**SOURCE TEXT:**
Over the past few days, I’ve been using and debugging my Memcheck code using the Linux Test Project http://ltp.sourceforge.net/. The LTP is a set of over 3000 tests that excercise various components of the Linux Kernel. I haven’t run all the LTP tests as I’ve been debugging my code also and restarting the tests after a recompile of memcheck. I also tested memcheck with a kernel module I wrote to do an off by 1 read on a buffer returned by kmalloc. This was detected, and a report generated. The only problem though, was that I didnt get symbolic names for the kernel addresses in the module. I’ll have to fix this, perhaps by inspecting the kernels symbol table.
But still, I haven’t found a single out of bounds heap access in the Linux Kernel. Is the kernel really bug free, or am I missing something?
A potential source of problems leading me to miss bugs is that the slub allocator may be very efficient with little internal fragmentation. I don’t know slub internals, but perhaps what is happening is that allocation objects are being places seqentially after each other without any unused space in between. An off by 1, may just result in accessing the next allocated object. No report would be generated, since the memory being accessed is valid.
I can think of two ways to solve this.
1) I can add guard bytes around each object. This requires the least amount of changes to the kernel and is probably what I will try in the immediate future. This type of arrangement will allow detection of off by 1’s and true overflows were memory is accessed linearly past the end of the buffer. It won’t catch out of bounds access that point directly outside the object and its guard. The next solution may solve this problem.

**DATA SECTION:**
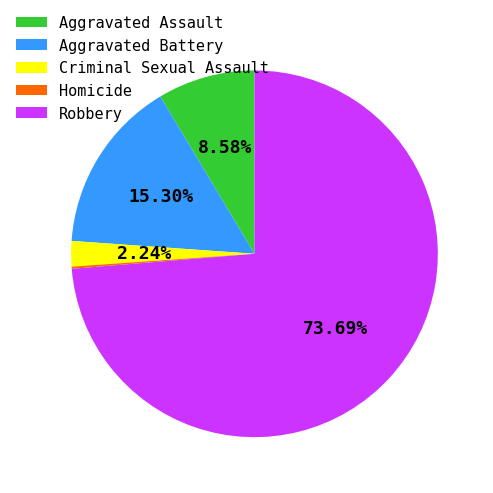

Which slice is the largest?

Robbery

**WHAT TO DO:** In the Memcheck debugging post, what did the kernel module written to test memcheck do?

**ANSWER BELOW:** It did an off by 1 read on a buffer returned by kmalloc.